- **What you will do**: In the listing below, find the line holding "babyballet★" and the line holding "Babyballet dance classes are". Write out those two lines and all lines between, exactly, and nothing more.

═══

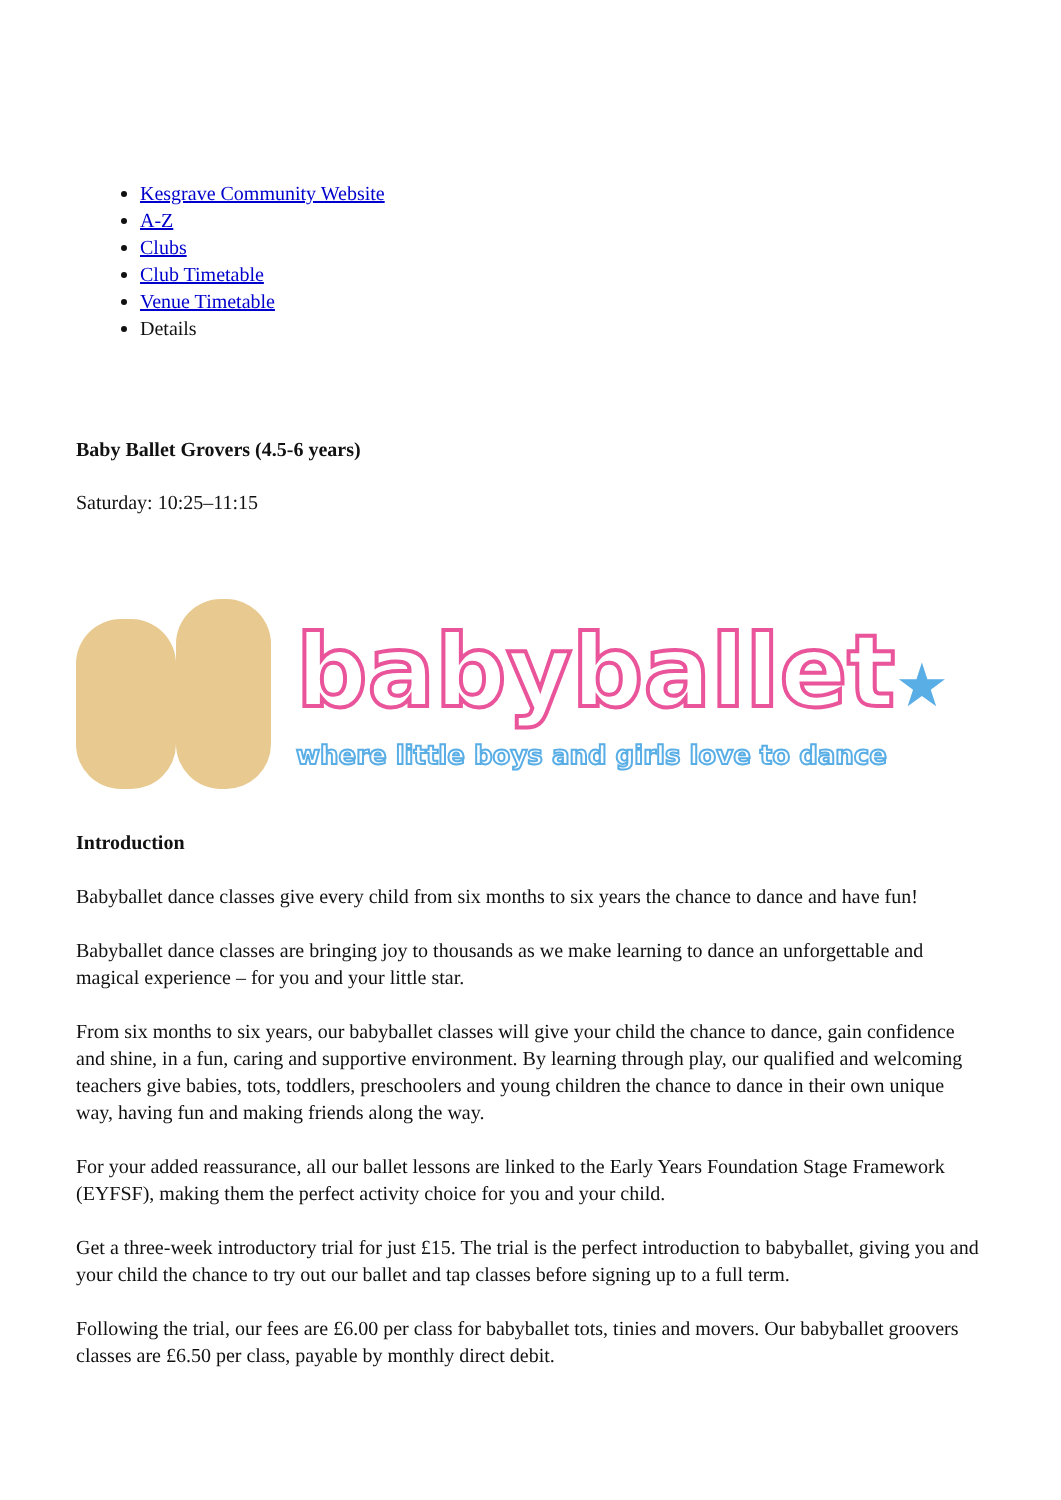Kesgrave Community Website
A-Z
Clubs
Club Timetable
Venue Timetable
Details
Baby Ballet Grovers (4.5-6 years)
Saturday: 10:25–11:15
babyballet★
where little boys and girls love to dance
Introduction
Babyballet dance classes give every child from six months to six years the chance to dance and have fun!
Babyballet dance classes are bringing joy to thousands as we make learning to dance an unforgettable and magical experience – for you and your little star.
From six months to six years, our babyballet classes will give your child the chance to dance, gain confidence and shine, in a fun, caring and supportive environment. By learning through play, our qualified and welcoming teachers give babies, tots, toddlers, preschoolers and young children the chance to dance in their own unique way, having fun and making friends along the way.
For your added reassurance, all our ballet lessons are linked to the Early Years Foundation Stage Framework (EYFSF), making them the perfect activity choice for you and your child.
Get a three-week introductory trial for just £15. The trial is the perfect introduction to babyballet, giving you and your child the chance to try out our ballet and tap classes before signing up to a full term.
Following the trial, our fees are £6.00 per class for babyballet tots, tinies and movers. Our babyballet groovers classes are £6.50 per class, payable by monthly direct debit.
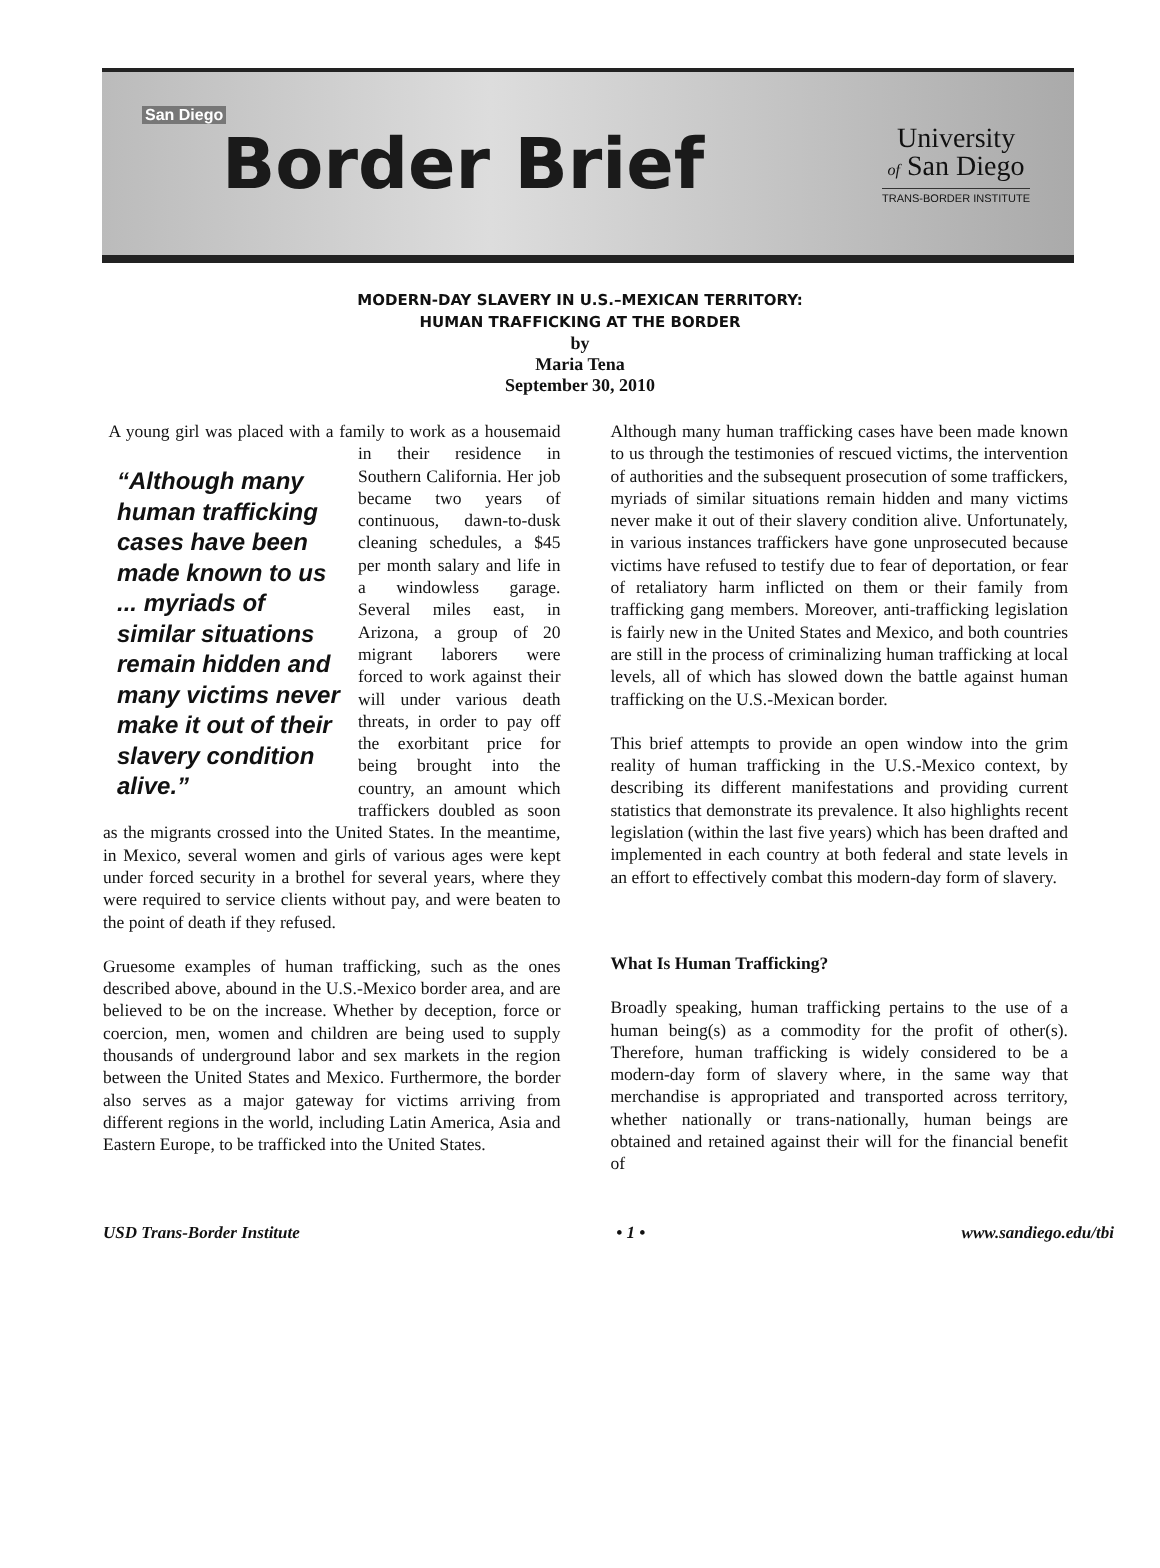San Diego Border Brief
University
of San Diego
TRANS-BORDER INSTITUTE
MODERN-DAY SLAVERY IN U.S.–MEXICAN TERRITORY:
HUMAN TRAFFICKING AT THE BORDER
by
Maria Tena
September 30, 2010
A young girl was placed with a family to work as a “Although many human trafficking cases have been made known to us ... myriads of similar situations remain hidden and many victims never make it out of their slavery condition alive.” housemaid in their residence in Southern California. Her job became two years of continuous, dawn-to-dusk cleaning schedules, a $45 per month salary and life in a windowless garage. Several miles east, in Arizona, a group of 20 migrant laborers were forced to work against their will under various death threats, in order to pay off the exorbitant price for being brought into the country, an amount which traffickers doubled as soon as the migrants crossed into the United States. In the meantime, in Mexico, several women and girls of various ages were kept under forced security in a brothel for several years, where they were required to service clients without pay, and were beaten to the point of death if they refused.
Gruesome examples of human trafficking, such as the ones described above, abound in the U.S.-Mexico border area, and are believed to be on the increase. Whether by deception, force or coercion, men, women and children are being used to supply thousands of underground labor and sex markets in the region between the United States and Mexico. Furthermore, the border also serves as a major gateway for victims arriving from different regions in the world, including Latin America, Asia and Eastern Europe, to be trafficked into the United States.
Although many human trafficking cases have been made known to us through the testimonies of rescued victims, the intervention of authorities and the subsequent prosecution of some traffickers, myriads of similar situations remain hidden and many victims never make it out of their slavery condition alive. Unfortunately, in various instances traffickers have gone unprosecuted because victims have refused to testify due to fear of deportation, or fear of retaliatory harm inflicted on them or their family from trafficking gang members. Moreover, anti-trafficking legislation is fairly new in the United States and Mexico, and both countries are still in the process of criminalizing human trafficking at local levels, all of which has slowed down the battle against human trafficking on the U.S.-Mexican border.
This brief attempts to provide an open window into the grim reality of human trafficking in the U.S.-Mexico context, by describing its different manifestations and providing current statistics that demonstrate its prevalence. It also highlights recent legislation (within the last five years) which has been drafted and implemented in each country at both federal and state levels in an effort to effectively combat this modern-day form of slavery.
What Is Human Trafficking?
Broadly speaking, human trafficking pertains to the use of a human being(s) as a commodity for the profit of other(s). Therefore, human trafficking is widely considered to be a modern-day form of slavery where, in the same way that merchandise is appropriated and transported across territory, whether nationally or trans-nationally, human beings are obtained and retained against their will for the financial benefit of
USD Trans-Border Institute • 1 • www.sandiego.edu/tbi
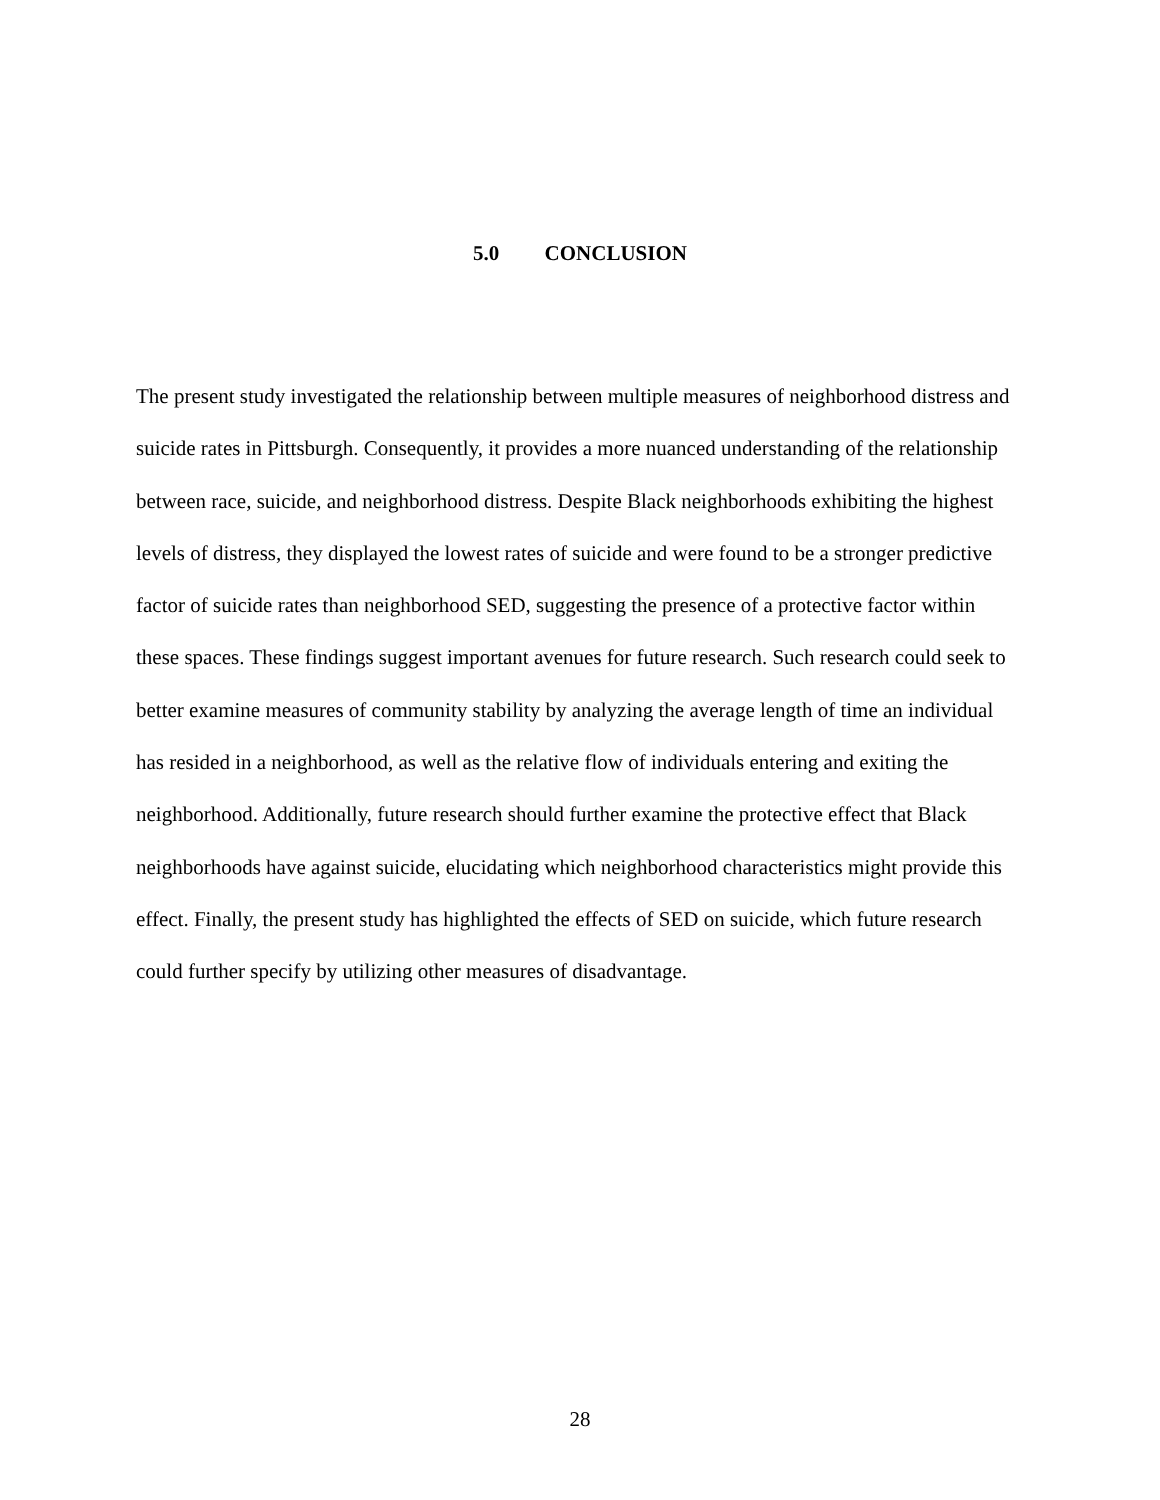5.0 CONCLUSION
The present study investigated the relationship between multiple measures of neighborhood distress and suicide rates in Pittsburgh. Consequently, it provides a more nuanced understanding of the relationship between race, suicide, and neighborhood distress. Despite Black neighborhoods exhibiting the highest levels of distress, they displayed the lowest rates of suicide and were found to be a stronger predictive factor of suicide rates than neighborhood SED, suggesting the presence of a protective factor within these spaces. These findings suggest important avenues for future research. Such research could seek to better examine measures of community stability by analyzing the average length of time an individual has resided in a neighborhood, as well as the relative flow of individuals entering and exiting the neighborhood. Additionally, future research should further examine the protective effect that Black neighborhoods have against suicide, elucidating which neighborhood characteristics might provide this effect. Finally, the present study has highlighted the effects of SED on suicide, which future research could further specify by utilizing other measures of disadvantage.
28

═══

- **Exercise response**:
babyballet★
where little boys and girls love to dance
Introduction
Babyballet dance classes give every child from six months to six years the chance to dance and have fun!
Babyballet dance classes are bringing joy to thousands as we make learning to dance an unforgettable and magical experience – for you and your little star.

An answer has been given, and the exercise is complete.